— START Data listing —

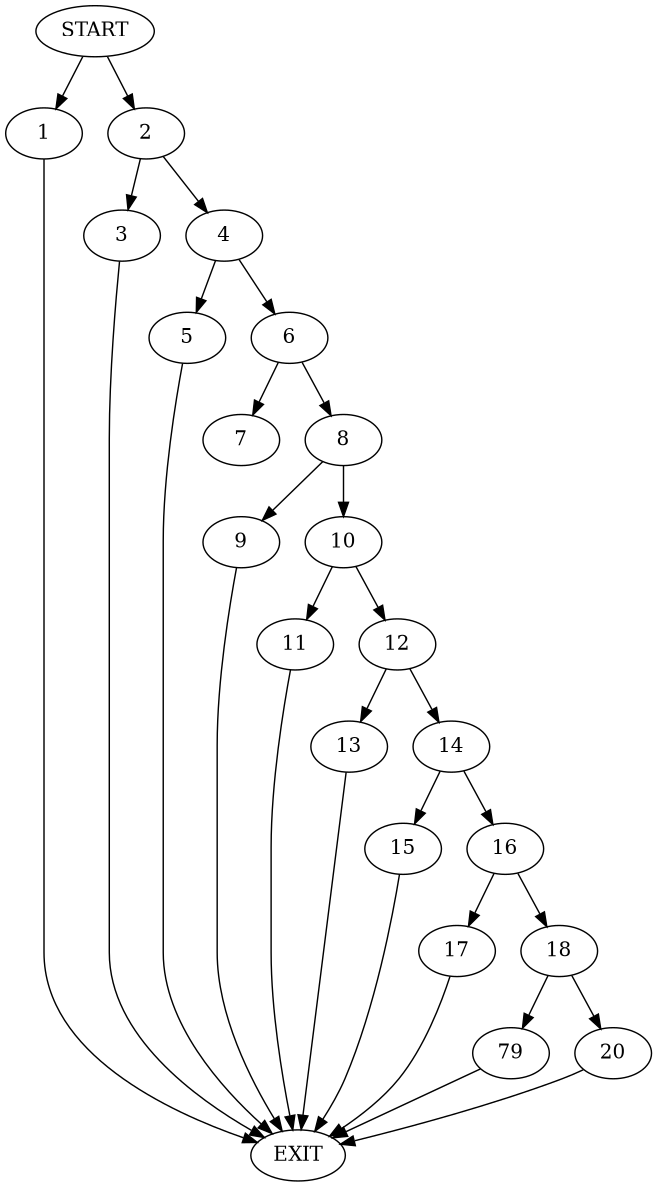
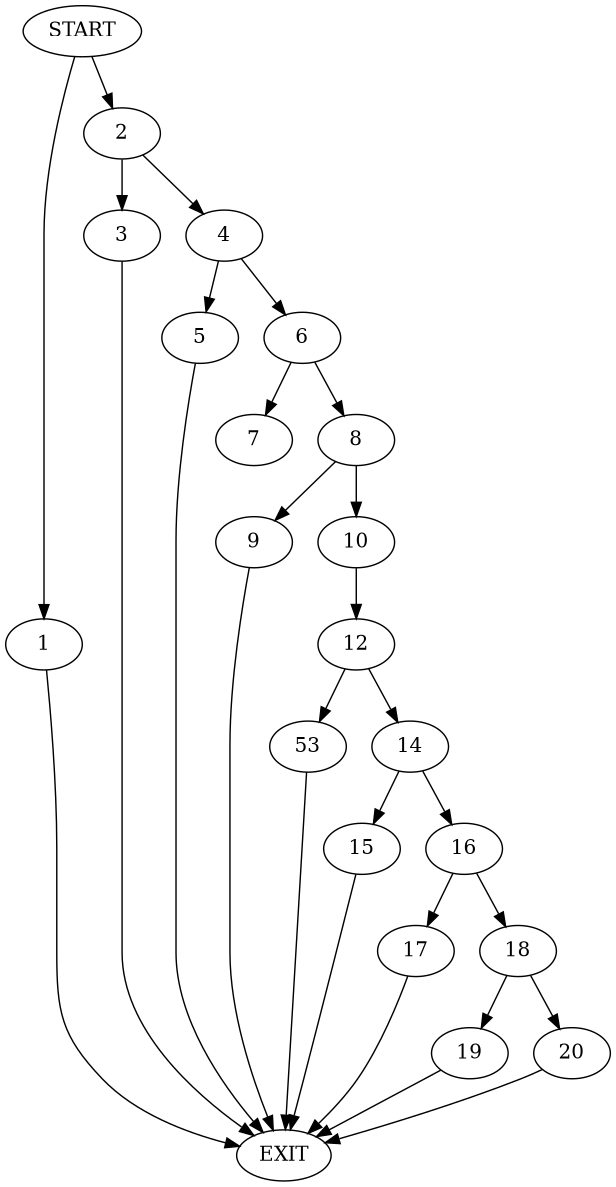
  digraph {
    n1 [label=START]
    1
    2
    n4 [label=EXIT]
    3
    4
    5
    6
    7
    8
    9
    10
-   11
    12
-   13
+   13 [label=53]
    14
    15
    16
    17
    18
-   19 [label=79]
+   19
    20
    n1 -> 1
    n1 -> 2
    1 -> n4
    2 -> 3
    2 -> 4
    3 -> n4
    4 -> 5
    4 -> 6
    5 -> n4
    6 -> 7
    6 -> 8
    8 -> 9
    8 -> 10
    9 -> n4
-   10 -> 11
    10 -> 12
-   11 -> n4
    12 -> 13
    12 -> 14
    13 -> n4
    14 -> 15
    14 -> 16
    15 -> n4
    16 -> 17
    16 -> 18
    17 -> n4
    18 -> 19
    18 -> 20
    19 -> n4
    20 -> n4
  }
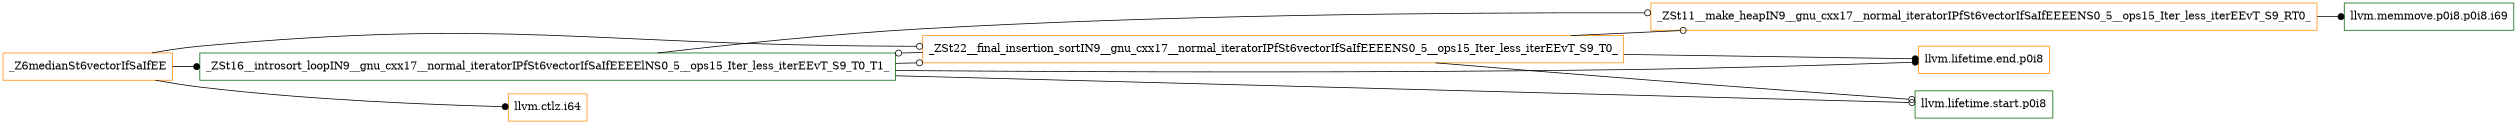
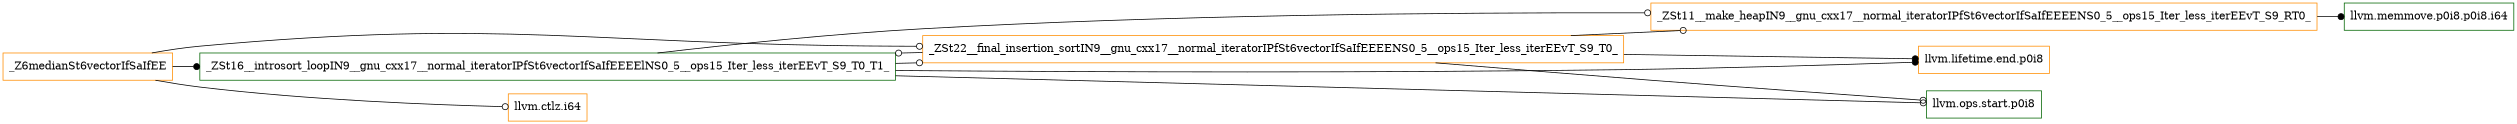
  digraph {
    rankdir=LR
    node [color=darkorange shape=box]
    edge [arrowhead=odot]
    n1 [label=_Z6medianSt6vectorIfSaIfEE]
    n2 [color=darkgreen label=_ZSt16__introsort_loopIN9__gnu_cxx17__normal_iteratorIPfSt6vectorIfSaIfEEEElNS0_5__ops15_Iter_less_iterEEvT_S9_T0_T1_]
    n3 [label=_ZSt22__final_insertion_sortIN9__gnu_cxx17__normal_iteratorIPfSt6vectorIfSaIfEEEENS0_5__ops15_Iter_less_iterEEvT_S9_T0_]
    n4 [label="llvm.ctlz.i64"]
    n5 [label=_ZSt11__make_heapIN9__gnu_cxx17__normal_iteratorIPfSt6vectorIfSaIfEEEENS0_5__ops15_Iter_less_iterEEvT_S9_RT0_]
-   n6 [color=darkgreen label="llvm.lifetime.start.p0i8"]
+   n6 [color=darkgreen label="llvm.ops.start.p0i8"]
    n7 [label="llvm.lifetime.end.p0i8"]
-   n8 [color=darkgreen label="llvm.memmove.p0i8.p0i8.i69"]
+   n8 [color=darkgreen label="llvm.memmove.p0i8.p0i8.i64"]
    n1 -> n2 [arrowhead=dot]
    n1 -> n3
-   n1 -> n4 [arrowhead=dot]
+   n1 -> n4
    n2 -> n3
    n2 -> n5
    n2 -> n6
    n2 -> n7 [arrowhead=dot]
    n3 -> n2
    n3 -> n5
    n3 -> n6
    n3 -> n7 [arrowhead=dot]
    n5 -> n8 [arrowhead=dot]
  }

— END Data listing —

## Exercise task
Reproduce every line of the records above verbatim, leaving out the pictures.

## Output
  digraph {
    n1 [label=START]
    1
    2
    n4 [label=EXIT]
    3
    4
    5
    6
    7
    8
    9
    10
-   11
    12
-   13
+   13 [label=53]
    14
    15
    16
    17
    18
-   19 [label=79]
+   19
    20
    n1 -> 1
    n1 -> 2
    1 -> n4
    2 -> 3
    2 -> 4
    3 -> n4
    4 -> 5
    4 -> 6
    5 -> n4
    6 -> 7
    6 -> 8
    8 -> 9
    8 -> 10
    9 -> n4
-   10 -> 11
    10 -> 12
-   11 -> n4
    12 -> 13
    12 -> 14
    13 -> n4
    14 -> 15
    14 -> 16
    15 -> n4
    16 -> 17
    16 -> 18
    17 -> n4
    18 -> 19
    18 -> 20
    19 -> n4
    20 -> n4
  }
  digraph {
    rankdir=LR
    node [color=darkorange shape=box]
    edge [arrowhead=odot]
    n1 [label=_Z6medianSt6vectorIfSaIfEE]
    n2 [color=darkgreen label=_ZSt16__introsort_loopIN9__gnu_cxx17__normal_iteratorIPfSt6vectorIfSaIfEEEElNS0_5__ops15_Iter_less_iterEEvT_S9_T0_T1_]
    n3 [label=_ZSt22__final_insertion_sortIN9__gnu_cxx17__normal_iteratorIPfSt6vectorIfSaIfEEEENS0_5__ops15_Iter_less_iterEEvT_S9_T0_]
    n4 [label="llvm.ctlz.i64"]
    n5 [label=_ZSt11__make_heapIN9__gnu_cxx17__normal_iteratorIPfSt6vectorIfSaIfEEEENS0_5__ops15_Iter_less_iterEEvT_S9_RT0_]
-   n6 [color=darkgreen label="llvm.lifetime.start.p0i8"]
+   n6 [color=darkgreen label="llvm.ops.start.p0i8"]
    n7 [label="llvm.lifetime.end.p0i8"]
-   n8 [color=darkgreen label="llvm.memmove.p0i8.p0i8.i69"]
+   n8 [color=darkgreen label="llvm.memmove.p0i8.p0i8.i64"]
    n1 -> n2 [arrowhead=dot]
    n1 -> n3
-   n1 -> n4 [arrowhead=dot]
+   n1 -> n4
    n2 -> n3
    n2 -> n5
    n2 -> n6
    n2 -> n7 [arrowhead=dot]
    n3 -> n2
    n3 -> n5
    n3 -> n6
    n3 -> n7 [arrowhead=dot]
    n5 -> n8 [arrowhead=dot]
  }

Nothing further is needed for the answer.